WHAT TO WORK ON
(1) From the article on tick saliva below, write out the passage that begins at the words "Bush ticks are" and ends after the words "modifying these proteins.", copying it word for word.
(2) Translate this sentence from the article on tick saliva below into Spanish: "About 50,000 Australians suffer a stroke each year."
[SOURCE PASSAGE]
It has become a silly old cartoon. The scene where a scientist is beavering away in the laboratory, when suddenly his test tube changes colour and he yells, “Eureka!”

Scientists say this doesn’t happen. But sometimes it does.

Five years ago, Professor Richard Payne, a world-renowned chemist from the University of Sydney, approached Professor Shaun Jackson of the Heart Research Institute with a number of modified proteins extracted from the saliva of an Australian bush tick.

Bush ticks are blood lickers. Their saliva contains anticoagulant proteins that allow them to feed without interruption from blood clotting – and Professor Payne had been analysing and modifying these proteins.

One of them in particular was freaky – and the cause of much excitement for Professor Jackson, who had been working on clotting issues for 20 years.

Here was a molecule that could open up blood vessels but somehow avoid causing catastrophic bleeding.

Here, it seemed, was the answer to saving people from dying from a stroke, or ending up in a nursing home.

“This didn’t look like anything I’d ever seen before … it was completely unexpected,” Professor Jackson said.

He didn’t say “eureka” – he simply said “wow”.

This is why it is a big deal

About 50,000 Australians suffer a stroke each year.

About 85 per cent of these strokes are caused by a blood clot restricting blood flow to the brain, known as acute ischaemic stroke (AIS).

Most people don’t make it to the hospital within the ‘golden hour’ – those crucial 60 minutes after a stroke when patients have a better chance of survival and avoiding serious disability.

A tick engorged with blood after feeding. The critter’s salvia contains anticoagulants. Photo: Getty

There is only one drug therapy for stroke: A clot-busting drug called tPA. But it helps less than 10 per cent of all stroke patients, largely because they get to the hospital too late.
[/SOURCE PASSAGE]
[RECORDED DATA]
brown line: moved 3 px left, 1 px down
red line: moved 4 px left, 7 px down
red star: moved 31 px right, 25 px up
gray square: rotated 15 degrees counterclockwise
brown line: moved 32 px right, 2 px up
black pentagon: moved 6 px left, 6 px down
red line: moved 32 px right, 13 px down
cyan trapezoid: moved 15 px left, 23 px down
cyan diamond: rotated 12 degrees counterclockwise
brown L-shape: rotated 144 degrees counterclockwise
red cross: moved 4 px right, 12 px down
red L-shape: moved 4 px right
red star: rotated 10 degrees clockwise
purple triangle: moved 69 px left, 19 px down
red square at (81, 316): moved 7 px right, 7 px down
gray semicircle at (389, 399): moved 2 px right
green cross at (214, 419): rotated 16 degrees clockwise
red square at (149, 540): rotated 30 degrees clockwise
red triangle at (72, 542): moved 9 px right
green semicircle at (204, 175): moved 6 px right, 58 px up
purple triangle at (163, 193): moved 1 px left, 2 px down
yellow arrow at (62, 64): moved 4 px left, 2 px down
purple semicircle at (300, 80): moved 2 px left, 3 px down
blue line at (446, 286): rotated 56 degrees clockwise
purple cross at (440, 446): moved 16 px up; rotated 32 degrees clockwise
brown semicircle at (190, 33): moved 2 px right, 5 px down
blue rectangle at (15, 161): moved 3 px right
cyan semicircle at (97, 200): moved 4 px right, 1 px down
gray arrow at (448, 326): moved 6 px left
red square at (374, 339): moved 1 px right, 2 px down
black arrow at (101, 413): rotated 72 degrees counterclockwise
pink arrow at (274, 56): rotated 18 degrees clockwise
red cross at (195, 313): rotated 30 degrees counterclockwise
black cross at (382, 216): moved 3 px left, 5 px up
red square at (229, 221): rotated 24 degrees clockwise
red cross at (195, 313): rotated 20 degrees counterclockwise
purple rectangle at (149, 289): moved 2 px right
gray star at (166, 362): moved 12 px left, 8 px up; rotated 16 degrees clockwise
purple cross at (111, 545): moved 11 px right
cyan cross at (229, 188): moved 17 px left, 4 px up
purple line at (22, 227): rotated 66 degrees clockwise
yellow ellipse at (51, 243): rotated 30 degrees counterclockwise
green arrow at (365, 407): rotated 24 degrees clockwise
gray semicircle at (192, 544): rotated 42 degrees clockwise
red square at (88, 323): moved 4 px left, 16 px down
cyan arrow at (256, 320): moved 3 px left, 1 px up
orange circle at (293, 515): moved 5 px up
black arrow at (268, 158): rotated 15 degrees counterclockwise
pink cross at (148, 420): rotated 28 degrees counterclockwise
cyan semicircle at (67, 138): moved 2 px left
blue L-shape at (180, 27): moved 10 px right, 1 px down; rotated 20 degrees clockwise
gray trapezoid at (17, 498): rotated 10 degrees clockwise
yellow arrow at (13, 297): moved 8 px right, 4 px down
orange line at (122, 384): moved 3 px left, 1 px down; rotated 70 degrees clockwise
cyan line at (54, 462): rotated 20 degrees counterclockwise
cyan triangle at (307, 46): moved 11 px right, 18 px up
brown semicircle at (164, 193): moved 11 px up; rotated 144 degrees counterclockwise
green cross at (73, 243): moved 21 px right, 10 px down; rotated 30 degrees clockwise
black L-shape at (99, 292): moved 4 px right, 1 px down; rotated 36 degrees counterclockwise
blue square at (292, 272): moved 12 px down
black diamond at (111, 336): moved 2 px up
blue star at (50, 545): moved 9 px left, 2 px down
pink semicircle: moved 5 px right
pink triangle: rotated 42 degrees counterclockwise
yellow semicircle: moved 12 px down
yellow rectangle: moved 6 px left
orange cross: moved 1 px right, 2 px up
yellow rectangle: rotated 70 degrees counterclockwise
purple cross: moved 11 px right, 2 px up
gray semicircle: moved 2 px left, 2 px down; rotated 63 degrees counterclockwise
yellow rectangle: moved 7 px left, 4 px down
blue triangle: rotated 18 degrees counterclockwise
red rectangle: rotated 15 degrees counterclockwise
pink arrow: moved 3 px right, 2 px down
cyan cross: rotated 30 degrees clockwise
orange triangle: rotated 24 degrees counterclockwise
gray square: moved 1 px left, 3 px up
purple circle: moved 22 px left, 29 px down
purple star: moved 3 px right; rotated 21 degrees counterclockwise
[/RECORDED DATA]
SOLUTIONS BELOW
(1)
Bush ticks are blood lickers. Their saliva contains anticoagulant proteins that allow them to feed without interruption from blood clotting – and Professor Payne had been analysing and modifying these proteins.

(2) Unos 50.000 australianos sufren un accidente cerebrovascular cada año.